Один24! Без любимой! Без любимых! Без страстей! Деточек, лазящих по коленям и ножкам стола! Без всего того, что окружает человека, кружит ему голову, пьянит счастьем. И я вдруг понял, что если человеку 35 лет и у него до сих пор снова нет жены, то это – грязный и непристойный человек. Это – как старение или зарастание плоти в результате телесной грязи. Это – пыль в углу: незаметны секунды, минуты, часы, но нечем уже больше дышать. Душит! Хрипишь! Хр-р-р! Волосы впадают в Каспийское море, жизнь кругом едет на «Жигулях», распускаются, как цветы, овеществленные лаковые открытки с видами субтропического побережья, полного двухэтажных и трехэтажных дач, принадлежащих советским гражданам, и – о! – эта земная неземная джинсовая музыка звучит, мотая распущенными до пояса волосами. С ярко окрашенным ртом, теплой чистой кожей и объемно-компактной задницей!..

Короче говоря, на именинах сослуживца мы и познакомились, ибо она была подругой его жены, и они вместе служили в профессиональном вокально-инструментальном ансамбле.

Там, на этих именинах, поедая салат с крабами, индейку, красную икру, грибы чернушки, торт «Птичье молоко», я и встретил ее, свободную, веселую, нарядную радость мою, 29-ти лет мадонну с распущенными до пояса волосами, в джинсах «Рэнглер» (новых), с ярко окрашенным чувственным ртом, теплой чистой кожей, объемно-компактной задницей и – с чем там еще, с чем? С тонкой синей жилкой, пульсирующей (трассирующей) на ее лебединой загорелой шее. Расцеловать бы ее, расцеловать, граждане, за один только ее этот «пульсик».

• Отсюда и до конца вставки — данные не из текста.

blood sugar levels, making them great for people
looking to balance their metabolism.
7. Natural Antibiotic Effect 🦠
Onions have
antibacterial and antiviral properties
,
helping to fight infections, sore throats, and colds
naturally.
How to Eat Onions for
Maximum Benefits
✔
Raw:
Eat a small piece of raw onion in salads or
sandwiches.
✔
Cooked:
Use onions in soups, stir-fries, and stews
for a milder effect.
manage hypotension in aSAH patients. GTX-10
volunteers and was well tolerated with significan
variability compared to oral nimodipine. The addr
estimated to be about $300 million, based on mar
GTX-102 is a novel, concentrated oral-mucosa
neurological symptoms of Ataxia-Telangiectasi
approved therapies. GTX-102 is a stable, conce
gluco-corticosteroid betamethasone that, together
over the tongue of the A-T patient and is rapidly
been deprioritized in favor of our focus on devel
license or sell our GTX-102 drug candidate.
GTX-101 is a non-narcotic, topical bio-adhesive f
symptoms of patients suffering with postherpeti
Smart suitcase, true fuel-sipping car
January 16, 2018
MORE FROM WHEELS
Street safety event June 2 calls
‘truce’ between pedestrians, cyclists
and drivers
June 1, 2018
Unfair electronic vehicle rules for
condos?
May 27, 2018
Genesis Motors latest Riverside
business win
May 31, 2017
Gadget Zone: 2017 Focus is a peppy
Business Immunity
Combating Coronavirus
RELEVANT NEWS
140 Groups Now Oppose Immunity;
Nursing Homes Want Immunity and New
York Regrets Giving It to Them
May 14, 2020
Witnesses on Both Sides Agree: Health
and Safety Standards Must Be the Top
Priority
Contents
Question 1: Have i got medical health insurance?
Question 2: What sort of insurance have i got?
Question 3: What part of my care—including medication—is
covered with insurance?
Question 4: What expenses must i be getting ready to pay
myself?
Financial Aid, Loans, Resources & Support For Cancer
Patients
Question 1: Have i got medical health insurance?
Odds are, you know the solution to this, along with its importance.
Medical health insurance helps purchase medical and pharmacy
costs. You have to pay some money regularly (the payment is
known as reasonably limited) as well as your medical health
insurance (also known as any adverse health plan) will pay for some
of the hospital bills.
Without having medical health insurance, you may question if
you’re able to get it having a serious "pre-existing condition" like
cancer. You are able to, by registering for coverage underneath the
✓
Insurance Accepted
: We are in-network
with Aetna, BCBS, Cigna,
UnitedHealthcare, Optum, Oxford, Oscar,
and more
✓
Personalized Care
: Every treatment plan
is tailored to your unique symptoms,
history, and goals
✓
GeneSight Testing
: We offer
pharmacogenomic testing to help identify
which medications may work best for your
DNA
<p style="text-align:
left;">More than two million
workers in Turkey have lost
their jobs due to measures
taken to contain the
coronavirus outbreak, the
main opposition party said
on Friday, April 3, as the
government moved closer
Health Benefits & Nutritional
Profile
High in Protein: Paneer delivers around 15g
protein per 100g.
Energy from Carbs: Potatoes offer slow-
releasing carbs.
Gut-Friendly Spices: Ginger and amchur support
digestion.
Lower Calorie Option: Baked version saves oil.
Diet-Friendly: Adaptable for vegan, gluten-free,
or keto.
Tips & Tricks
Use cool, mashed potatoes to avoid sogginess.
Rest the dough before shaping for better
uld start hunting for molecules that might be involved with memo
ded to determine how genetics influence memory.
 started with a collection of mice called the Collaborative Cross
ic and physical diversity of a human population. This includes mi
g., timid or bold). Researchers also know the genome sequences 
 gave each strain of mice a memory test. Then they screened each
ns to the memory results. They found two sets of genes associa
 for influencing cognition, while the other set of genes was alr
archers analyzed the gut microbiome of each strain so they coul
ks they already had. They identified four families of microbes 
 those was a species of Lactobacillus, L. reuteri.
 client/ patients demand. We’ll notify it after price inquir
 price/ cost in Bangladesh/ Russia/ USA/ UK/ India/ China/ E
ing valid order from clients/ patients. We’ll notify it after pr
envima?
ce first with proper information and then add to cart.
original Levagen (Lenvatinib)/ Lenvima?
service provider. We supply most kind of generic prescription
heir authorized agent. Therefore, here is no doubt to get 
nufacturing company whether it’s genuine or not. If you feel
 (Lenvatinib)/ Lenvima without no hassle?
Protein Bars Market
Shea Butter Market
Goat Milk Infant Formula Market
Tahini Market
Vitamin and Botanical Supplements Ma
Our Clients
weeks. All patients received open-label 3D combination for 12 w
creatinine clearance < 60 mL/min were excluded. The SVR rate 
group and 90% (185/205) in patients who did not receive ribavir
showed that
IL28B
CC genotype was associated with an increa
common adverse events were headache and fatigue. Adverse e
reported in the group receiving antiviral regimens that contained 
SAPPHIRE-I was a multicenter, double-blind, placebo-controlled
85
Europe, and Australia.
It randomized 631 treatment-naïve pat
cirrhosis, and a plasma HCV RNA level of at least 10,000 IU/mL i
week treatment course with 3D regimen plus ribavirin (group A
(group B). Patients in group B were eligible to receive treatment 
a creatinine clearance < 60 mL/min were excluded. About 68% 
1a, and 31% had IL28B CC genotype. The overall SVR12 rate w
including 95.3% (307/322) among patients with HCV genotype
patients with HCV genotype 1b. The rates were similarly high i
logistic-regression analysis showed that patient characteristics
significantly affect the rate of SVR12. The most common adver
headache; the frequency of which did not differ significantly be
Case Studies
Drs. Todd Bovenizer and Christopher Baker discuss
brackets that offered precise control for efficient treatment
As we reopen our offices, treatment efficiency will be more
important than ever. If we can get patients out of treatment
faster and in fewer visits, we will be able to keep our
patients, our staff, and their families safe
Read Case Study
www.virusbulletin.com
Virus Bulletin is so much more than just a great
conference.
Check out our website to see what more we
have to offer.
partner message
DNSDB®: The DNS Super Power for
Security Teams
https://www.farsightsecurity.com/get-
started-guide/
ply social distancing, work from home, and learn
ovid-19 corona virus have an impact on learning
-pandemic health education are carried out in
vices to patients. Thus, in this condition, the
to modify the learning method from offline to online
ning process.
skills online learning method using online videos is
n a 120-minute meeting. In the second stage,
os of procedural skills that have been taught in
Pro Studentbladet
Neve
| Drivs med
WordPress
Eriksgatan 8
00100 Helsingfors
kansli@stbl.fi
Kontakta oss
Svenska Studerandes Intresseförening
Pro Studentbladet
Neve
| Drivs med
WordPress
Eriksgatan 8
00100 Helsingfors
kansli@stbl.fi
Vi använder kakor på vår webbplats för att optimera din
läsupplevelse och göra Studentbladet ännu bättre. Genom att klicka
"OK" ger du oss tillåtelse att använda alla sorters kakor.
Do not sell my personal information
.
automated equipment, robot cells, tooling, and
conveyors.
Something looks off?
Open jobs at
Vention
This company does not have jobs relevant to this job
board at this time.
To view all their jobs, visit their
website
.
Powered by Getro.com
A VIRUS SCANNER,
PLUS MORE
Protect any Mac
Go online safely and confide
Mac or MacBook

Я так и сделал. Когда все присутствующие порядком опьянели, мы с ней заперлись в ванной комнате, разделись догола и встали под падающие на нас сверху струи и потоки горячей воды (исцеляющей влаги).

Вот и весь мой «рассказ». Она служит пианисткой в скромном вокально-инструментальном ансамбле, скромном не от скудости талантов и известности, а от чистоты соблюдаемых музыкальных традиций, нежелания впадать в дешевый, так называемый «современный» стиль. Они исполняют музыку Баха, Генделя, Бетховена и революционные песни.

А как-то раз, до нашей женитьбы, я провожал ее на гастроли в областной сибирский город Г.25. Мы стояли на перроне вокзала и беседовали о любви. Из окошек вагона жадно глядели на сцену нашего прощания лбы-музыканты и, скучая, развязно переговаривались друг с другом. Скрывая, по-видимому, за напускным цинизмом нежные и ранимые души.

– Ты будешь меня ждать? – вдруг спросил я.

Она в ответ тихо засмеялась, высвобождаясь из моих чересчур откровенных объятий. А тихий, колдовской, переливчатый женский смех – это мерзость, мерзость, мерзость, говорю я вам.

– Ведь это я уезжаю, а ты остаешься, – мягко поправила она меня.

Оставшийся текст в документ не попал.